Where a picture appears, leave it out; copy everything else in the records exactly.

=== Section Start ===

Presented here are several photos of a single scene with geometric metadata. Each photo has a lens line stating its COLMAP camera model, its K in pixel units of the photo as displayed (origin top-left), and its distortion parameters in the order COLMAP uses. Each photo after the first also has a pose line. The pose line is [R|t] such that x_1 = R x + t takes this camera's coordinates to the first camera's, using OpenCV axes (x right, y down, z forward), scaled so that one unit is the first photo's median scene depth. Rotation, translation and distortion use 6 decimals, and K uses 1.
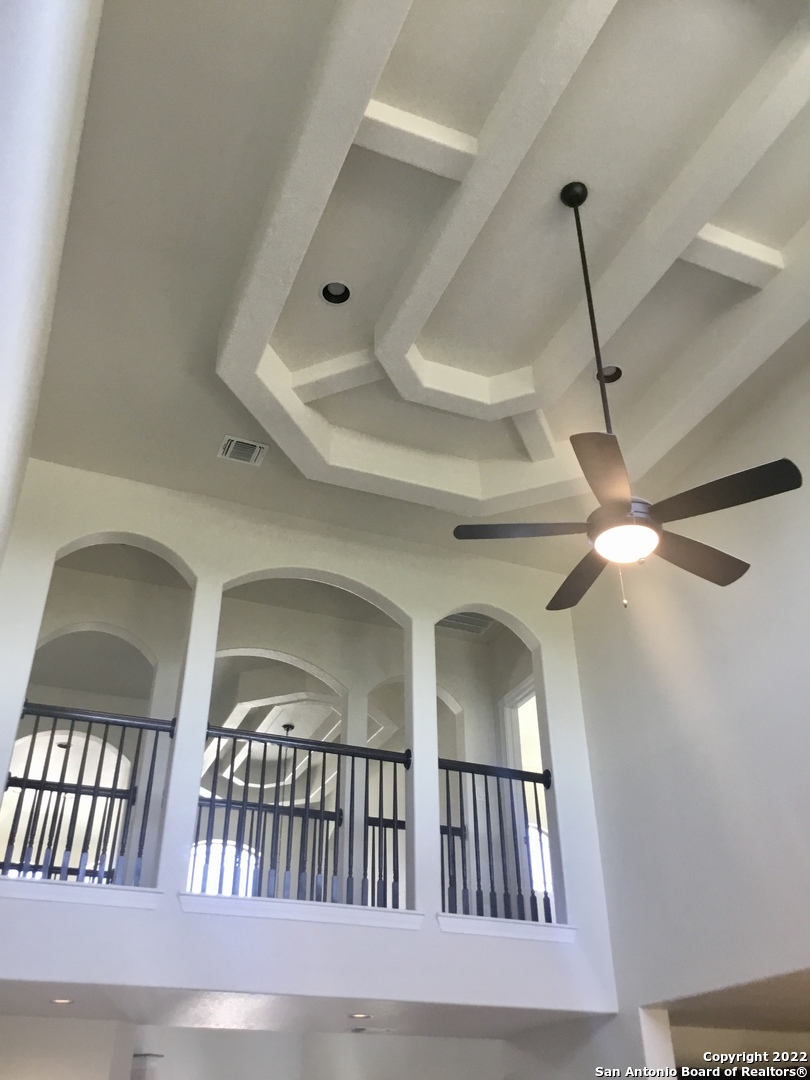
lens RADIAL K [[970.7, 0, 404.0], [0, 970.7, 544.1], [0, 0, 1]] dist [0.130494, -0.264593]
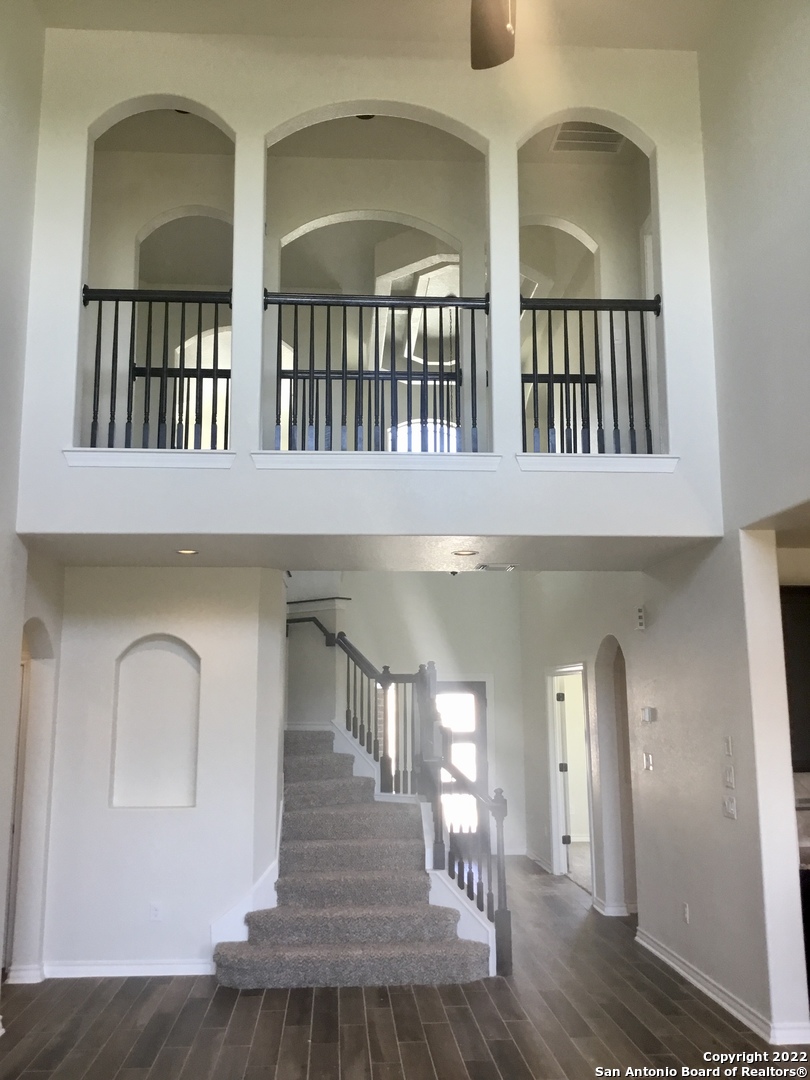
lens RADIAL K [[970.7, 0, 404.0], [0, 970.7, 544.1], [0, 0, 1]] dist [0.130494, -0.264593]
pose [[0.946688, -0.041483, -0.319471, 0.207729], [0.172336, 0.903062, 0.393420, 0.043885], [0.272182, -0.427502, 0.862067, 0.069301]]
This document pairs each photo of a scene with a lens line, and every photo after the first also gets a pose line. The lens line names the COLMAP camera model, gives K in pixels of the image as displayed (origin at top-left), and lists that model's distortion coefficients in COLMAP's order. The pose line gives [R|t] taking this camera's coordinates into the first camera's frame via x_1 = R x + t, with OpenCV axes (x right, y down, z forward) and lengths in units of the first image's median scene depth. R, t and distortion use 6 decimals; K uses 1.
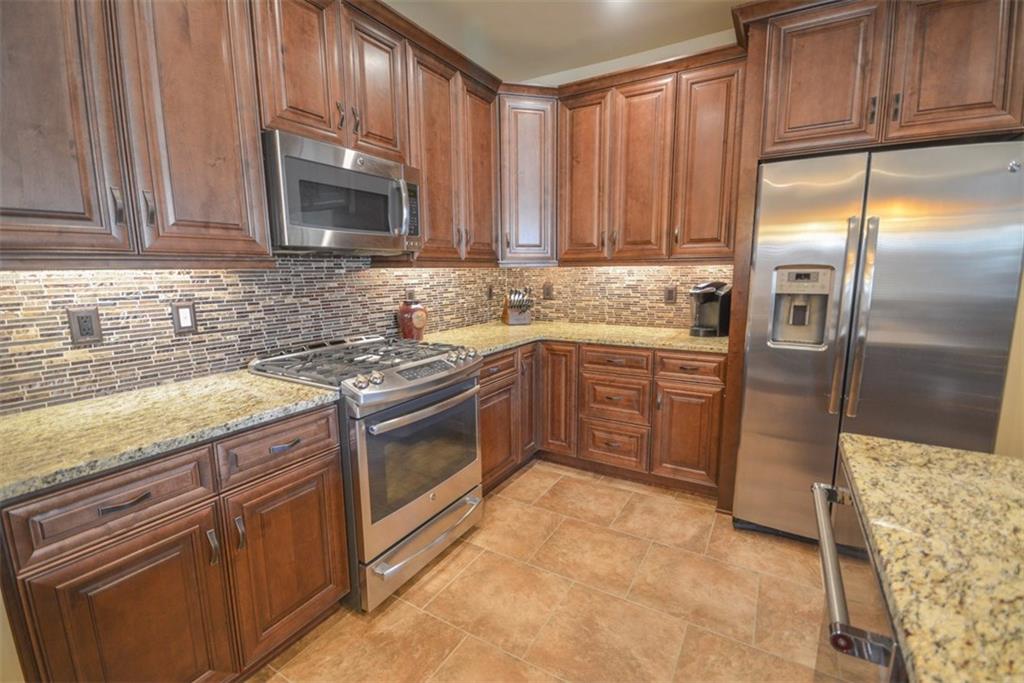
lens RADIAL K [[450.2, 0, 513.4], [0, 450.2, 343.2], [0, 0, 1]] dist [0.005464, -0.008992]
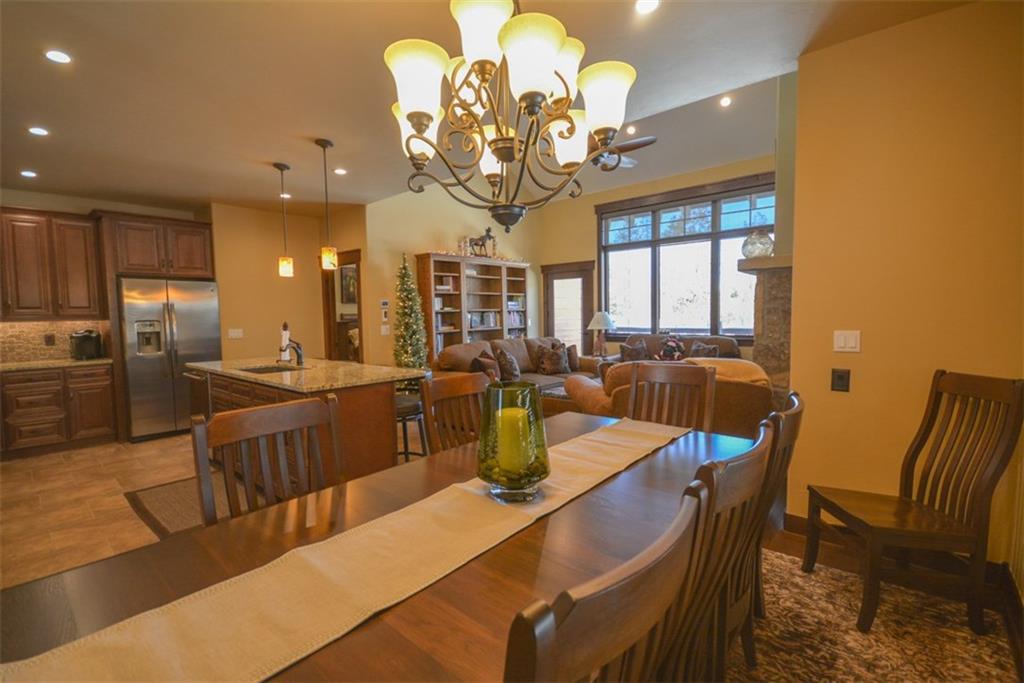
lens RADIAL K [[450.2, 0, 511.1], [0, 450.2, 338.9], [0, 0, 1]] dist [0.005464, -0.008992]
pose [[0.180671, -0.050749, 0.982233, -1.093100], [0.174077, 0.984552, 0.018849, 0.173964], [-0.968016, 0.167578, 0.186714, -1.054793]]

=== Section End ===

» **EXERCISE OUTPUT**:
Presented here are several photos of a single scene with geometric metadata. Each photo has a lens line stating its COLMAP camera model, its K in pixel units of the photo as displayed (origin top-left), and its distortion parameters in the order COLMAP uses. Each photo after the first also has a pose line. The pose line is [R|t] such that x_1 = R x + t takes this camera's coordinates to the first camera's, using OpenCV axes (x right, y down, z forward), scaled so that one unit is the first photo's median scene depth. Rotation, translation and distortion use 6 decimals, and K uses 1.
lens RADIAL K [[970.7, 0, 404.0], [0, 970.7, 544.1], [0, 0, 1]] dist [0.130494, -0.264593]
lens RADIAL K [[970.7, 0, 404.0], [0, 970.7, 544.1], [0, 0, 1]] dist [0.130494, -0.264593]
pose [[0.946688, -0.041483, -0.319471, 0.207729], [0.172336, 0.903062, 0.393420, 0.043885], [0.272182, -0.427502, 0.862067, 0.069301]]
This document pairs each photo of a scene with a lens line, and every photo after the first also gets a pose line. The lens line names the COLMAP camera model, gives K in pixels of the image as displayed (origin at top-left), and lists that model's distortion coefficients in COLMAP's order. The pose line gives [R|t] taking this camera's coordinates into the first camera's frame via x_1 = R x + t, with OpenCV axes (x right, y down, z forward) and lengths in units of the first image's median scene depth. R, t and distortion use 6 decimals; K uses 1.
lens RADIAL K [[450.2, 0, 513.4], [0, 450.2, 343.2], [0, 0, 1]] dist [0.005464, -0.008992]
lens RADIAL K [[450.2, 0, 511.1], [0, 450.2, 338.9], [0, 0, 1]] dist [0.005464, -0.008992]
pose [[0.180671, -0.050749, 0.982233, -1.093100], [0.174077, 0.984552, 0.018849, 0.173964], [-0.968016, 0.167578, 0.186714, -1.054793]]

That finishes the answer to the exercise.